Darwyn Cooke Stealth-Announces ‘Parker’ on iPhone [Wondercon]
Darwyn Cooke‘s “The Man With The Getaway Face” debuted over the weekend at Wondercon, an oversized adaptation of Richard Stark’s novel of the same name, and the first chapter of this fall’s “The Outfit.” It certainly seems like a grand success, considering how often it came up at numerous convention after-parties and dinners. Inside the book are a couple of surprises for fans of Darwyn Cooke’s “Parker” series. They aren’t given a position of importance or highlighted as news, but they reveal a few previous unreleased facts.

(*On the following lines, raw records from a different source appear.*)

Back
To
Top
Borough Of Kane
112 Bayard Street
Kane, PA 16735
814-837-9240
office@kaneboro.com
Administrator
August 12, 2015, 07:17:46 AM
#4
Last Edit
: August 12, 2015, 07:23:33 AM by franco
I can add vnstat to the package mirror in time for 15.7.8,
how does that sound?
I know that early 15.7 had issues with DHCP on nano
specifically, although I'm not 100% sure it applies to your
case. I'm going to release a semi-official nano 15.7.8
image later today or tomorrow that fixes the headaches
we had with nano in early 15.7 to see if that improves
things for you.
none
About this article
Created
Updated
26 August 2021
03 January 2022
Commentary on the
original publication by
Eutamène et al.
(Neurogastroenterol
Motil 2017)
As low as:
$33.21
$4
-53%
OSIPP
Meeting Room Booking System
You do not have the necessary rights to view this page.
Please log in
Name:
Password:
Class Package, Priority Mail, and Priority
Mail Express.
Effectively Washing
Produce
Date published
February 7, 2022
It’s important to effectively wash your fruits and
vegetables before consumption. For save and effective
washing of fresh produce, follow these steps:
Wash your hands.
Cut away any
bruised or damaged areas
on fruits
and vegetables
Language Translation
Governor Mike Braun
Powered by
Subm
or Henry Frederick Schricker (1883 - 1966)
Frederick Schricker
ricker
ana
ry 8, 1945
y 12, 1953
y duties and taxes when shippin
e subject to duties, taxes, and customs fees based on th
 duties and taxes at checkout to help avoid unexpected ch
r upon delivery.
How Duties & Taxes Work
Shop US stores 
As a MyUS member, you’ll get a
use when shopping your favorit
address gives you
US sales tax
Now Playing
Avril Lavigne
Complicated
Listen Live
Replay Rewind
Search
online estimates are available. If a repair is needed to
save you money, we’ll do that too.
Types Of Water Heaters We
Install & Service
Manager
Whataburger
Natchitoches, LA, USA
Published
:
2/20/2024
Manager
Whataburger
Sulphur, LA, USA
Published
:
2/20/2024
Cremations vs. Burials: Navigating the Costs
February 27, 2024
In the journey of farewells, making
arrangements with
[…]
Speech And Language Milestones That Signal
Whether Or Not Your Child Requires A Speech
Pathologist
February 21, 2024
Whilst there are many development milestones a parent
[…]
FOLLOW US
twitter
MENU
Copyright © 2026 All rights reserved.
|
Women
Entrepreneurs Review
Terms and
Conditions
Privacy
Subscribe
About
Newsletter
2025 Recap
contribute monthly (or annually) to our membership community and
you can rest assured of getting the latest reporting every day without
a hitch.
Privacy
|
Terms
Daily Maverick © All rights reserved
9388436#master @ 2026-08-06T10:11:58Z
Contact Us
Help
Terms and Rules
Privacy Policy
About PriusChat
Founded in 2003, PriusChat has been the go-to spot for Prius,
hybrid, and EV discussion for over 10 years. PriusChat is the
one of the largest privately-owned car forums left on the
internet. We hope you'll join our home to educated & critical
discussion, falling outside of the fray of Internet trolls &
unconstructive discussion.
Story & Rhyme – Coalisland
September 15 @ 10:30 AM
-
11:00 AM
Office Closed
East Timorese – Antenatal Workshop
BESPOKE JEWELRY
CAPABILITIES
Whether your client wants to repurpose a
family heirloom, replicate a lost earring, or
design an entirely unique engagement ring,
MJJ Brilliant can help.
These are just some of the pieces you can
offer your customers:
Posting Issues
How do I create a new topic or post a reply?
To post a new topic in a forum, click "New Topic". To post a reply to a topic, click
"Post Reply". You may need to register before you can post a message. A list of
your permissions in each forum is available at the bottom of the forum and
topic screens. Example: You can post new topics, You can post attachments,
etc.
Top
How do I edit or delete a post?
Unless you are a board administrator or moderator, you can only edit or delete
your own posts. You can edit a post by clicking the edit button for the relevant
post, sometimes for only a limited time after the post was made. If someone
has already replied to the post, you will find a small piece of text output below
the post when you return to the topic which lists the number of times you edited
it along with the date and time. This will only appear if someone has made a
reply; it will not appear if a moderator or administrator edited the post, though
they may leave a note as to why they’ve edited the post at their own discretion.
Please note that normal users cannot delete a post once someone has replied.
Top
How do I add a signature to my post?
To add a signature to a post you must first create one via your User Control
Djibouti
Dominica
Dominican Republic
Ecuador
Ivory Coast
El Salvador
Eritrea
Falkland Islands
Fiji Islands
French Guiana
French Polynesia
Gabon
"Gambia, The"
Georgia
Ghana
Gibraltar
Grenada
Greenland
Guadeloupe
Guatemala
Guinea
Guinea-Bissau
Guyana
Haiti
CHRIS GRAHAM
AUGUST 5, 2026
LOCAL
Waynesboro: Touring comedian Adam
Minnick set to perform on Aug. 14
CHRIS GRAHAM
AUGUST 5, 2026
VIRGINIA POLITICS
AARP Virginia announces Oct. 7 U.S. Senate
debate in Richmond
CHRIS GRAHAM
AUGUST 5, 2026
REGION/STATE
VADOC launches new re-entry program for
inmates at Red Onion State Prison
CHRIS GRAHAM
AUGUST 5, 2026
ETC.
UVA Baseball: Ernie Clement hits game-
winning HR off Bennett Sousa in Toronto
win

In “The Man With the Getaway Face,” there is a handsome full-page house ad on the inside back cover that reads “new for ’62.” The art is of a woman in a long dress, black gloves, wearing a diamond bracelet and holding an iPhone with a panel detail from 2009’s “The Hunter.” Cooke mentioned the iPhone adaptation last year, saying that the book has been broken into five chapters, with the first being free, but it’s nice to have official, and enormously stylish confirmation that “The Hunter” is coming to an iPhone, and presumably an iPad, near you.In Cooke’s introduction, he also explains that while the original plan was to adapt the first four books, he found himself hungry to adapt two later books in the series, volumes that would “lend themselves to graphic adaptation in unique and exciting ways.” He decided to cut “The Mourner,” which he describes as a good but visually “unspectacular” type of heist. The second book he cut was “The Man With the Getaway Face,” which he reduced to the first chapter of “The Outfit.”
In exchange for those two, he added “The Score,” which tells the tale of one of Parker’s most impressive heists, and “Slayground,” which is the story of the time that Parker got trapped in an amusement park while being hunted by goons. Think “Home Alone,” but with a Parker-style edge.
As a fan of the novels, I have to say that Cooke chose two of the most spectacular. “Slayground” in particular is a fast-paced, high impact read, and since he’s only adapting four books, it is better to go for the best of the best, right?